If there are things of your ex’s that aren’t going to be exchanged, either box them up or throw them away.  Don’t leave your ex’s toothbrush lying around the bathroom because it will only remind you of them as you are trying to go about getting over break up.

It is also a good idea to box up any gifts your ex gave you for a time.  Wearing a watch that your ex gave you will make you think of them every time you check to see what time it is.  That’s just not a good idea when getting over break up.

There are sometimes financial matters that need to be straightened out when getting over a break up.  If you owe your ex money, try to either pay it off from your own funds or get another loan to pay it off.  If you have a checking account together, work out how you are going to divvy it up and then go to the bank to close it.

What you should be seeing is a pattern of closing out the parts of your lives that you shared.  This is essential to getting over break up.

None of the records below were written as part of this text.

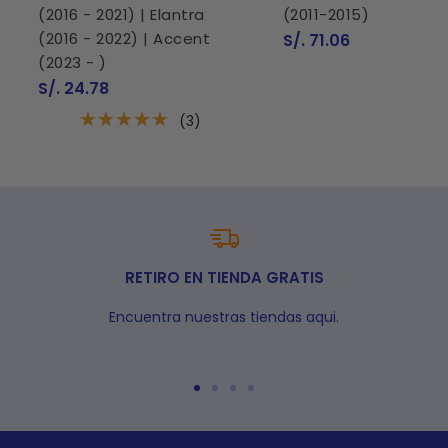
(2016 - 2021) | Elantra
(2011-2015)
(2016 - 2022) | Accent
Precio
S/. 71.06
de
(2023 - )
venta
Precio
S/. 24.78
de
venta
(3)
RETIRO EN TIENDA GRATIS
Encuentra nuestras tiendas aqui.
Ir
Ir
Ir
Ir
a
a
a
a
la
la
la
la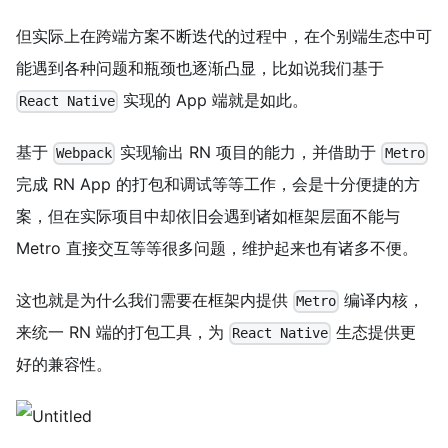
但实际上在跨端方案不断迭代的过程中，在个别端生态中可
能遇到各种问题和瓶颈也逐渐凸显，比如说我们基于
实现的 App 端就是如此。
React Native
基于
实现输出 RN 项目的能力，并借助于
Webpack
Metro
完成 RN App 的打包和调试等等工作，会是十分便捷的方
案，但在实际项目中却依旧会遇到诸如框架层面不能与
Metro 直接交互等等很多问题，维护起来也有诸多不便。
这也就是为什么我们需要在框架内提供
编译内核，
Metro
来统一 RN 端的打包工具，为
生态提供更
React Native
好的兼容性。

After you have done what is necessary, agree to have no contact for thirty days.  This will allow you to start building separate lives.  You shouldn’t call, text, email, or meet the other person during this time.  You may even want to agree that some places such as a specific bar or even a given church “belong” to one party or the other during this month long period.

After you have had time to begin building a separate life, you will be able to interact more normally once again.  This is a difficult time, so give yourself the space you need in order to go about getting over break up.